Fun with ESXi and HP issues. Learning Lessons

08 Jul 2010
July 8, 2010

Been a heckuva week with some some server and software issues. I’m on the downhill side of it now though so thought I’d share the tale and some lessons learned. I’ve been comfortable with ESXi for a while now, but nothing like things going bad to provide the opportunity to learn so much more!

Our patient was an HP ProLiant DL380 server that runs VMware ESXi as part of our nascent virtualization initiative. It used to be a database server and I’ve been quite pleased with how it handles running the majority of our development and QA servers. The pair of quad core CPUs rarely break a sweat.

Last week I happened to notice one of the hard drives (4 of which are in a RAID 1+0 array) had a solid amber LED lit. That is indicative of a failure so I called my friends at HP and they over-nighted a drive. I popped into the office Sunday afternoon and hot-swapped the old drive for the new one. Saw it spin up and go green and it seemed things were on track. I checked an hour or so later and it was still green and busy (presumably rebuilding the array) so I headed out of the office for a family function.

I came in Tuesday morning (2 days later) and was surprised to see the new drive — and another one two bays over — blinking amber. The green activity lights on both drives would sporadically flicker with activity but the blinking amber indicated a “Predictive Failure” is nigh.

HP wanted me to run diagnostics and send them reports so I scheduled an outage for Tuesday afternoon/evening. I figured that before I ran (potentially destructive) diagnostics I should maybe try to get some copies of the VM clients. See, I tend to treat each VM client just like any other server when it comes to backups. They all run backup software and enjoy nightly data backups. I’ve just never taken advantage of the fact that the VM client is really just a pile of files. And hey, if I lose the array I’d sure rather recover from an image of the server and then restore backups vs. building an all new server, patching it and then restoring from backups.

Don’t worry: I was shutting each machine down before trying to copy it.

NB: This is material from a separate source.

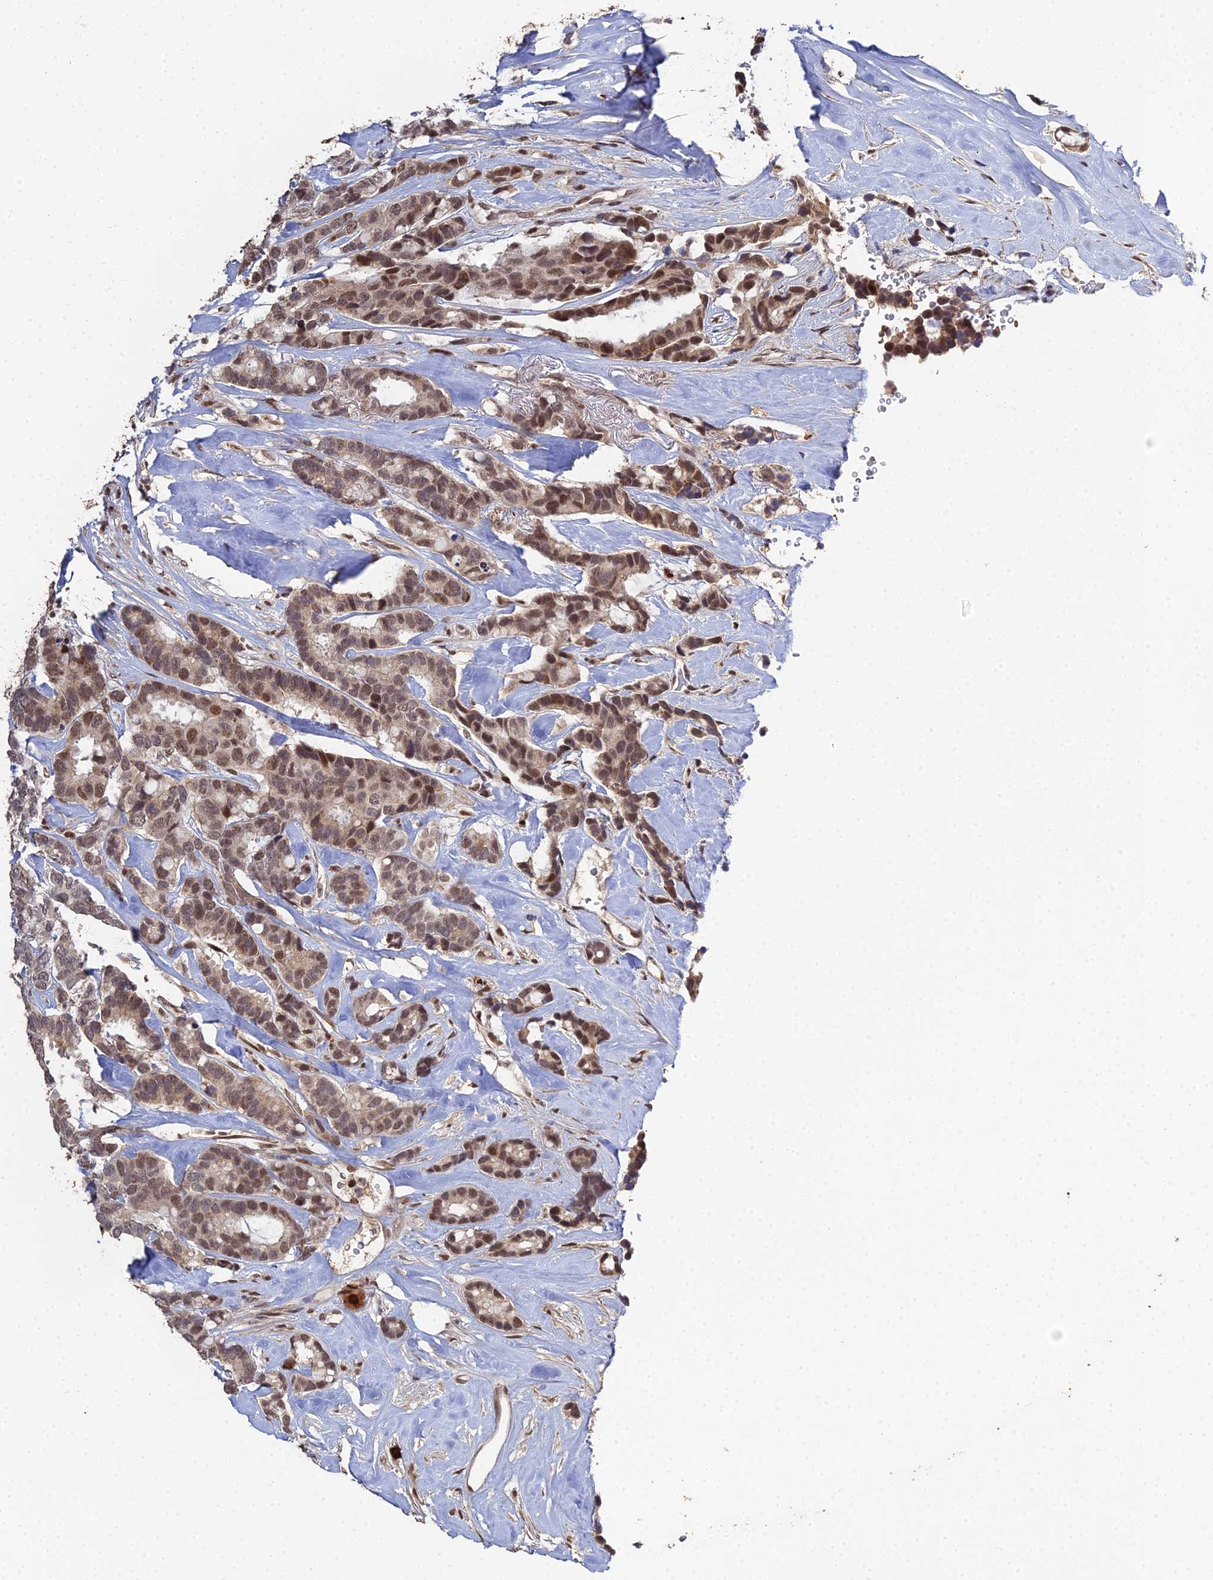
{"staining": {"intensity": "moderate", "quantity": ">75%", "location": "nuclear"}, "tissue": "breast cancer", "cell_type": "Tumor cells", "image_type": "cancer", "snomed": [{"axis": "morphology", "description": "Duct carcinoma"}, {"axis": "topography", "description": "Breast"}], "caption": "Immunohistochemical staining of breast cancer (intraductal carcinoma) reveals medium levels of moderate nuclear expression in approximately >75% of tumor cells.", "gene": "ERCC5", "patient": {"sex": "female", "age": 87}}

I fired up  the vSphere Client app and ran the built in Datastore Browser. From there it is pretty simple to copy the machine directories. Simple and painfully slow! While looking for other options I stumbled over an article about enabling SSH on ESXi servers.

Tip: While on the console of your ESXi server hit alt + F1 and type “unsupported” and hit enter. You won’t see while you’re typing that but this will get you into the unsupported “Tech Support Mode” console. Very handy.

Tip: If you inadvertantly type “exit” in that console it appears to shut down. Toggling between alt + F1 and (the default) alt + F2 won’t help. Instead, while on the “dead” console, hit a bunch of enters. I don’t know how many, but more than 3… then type “unsupported” and hit enter again. Back in business!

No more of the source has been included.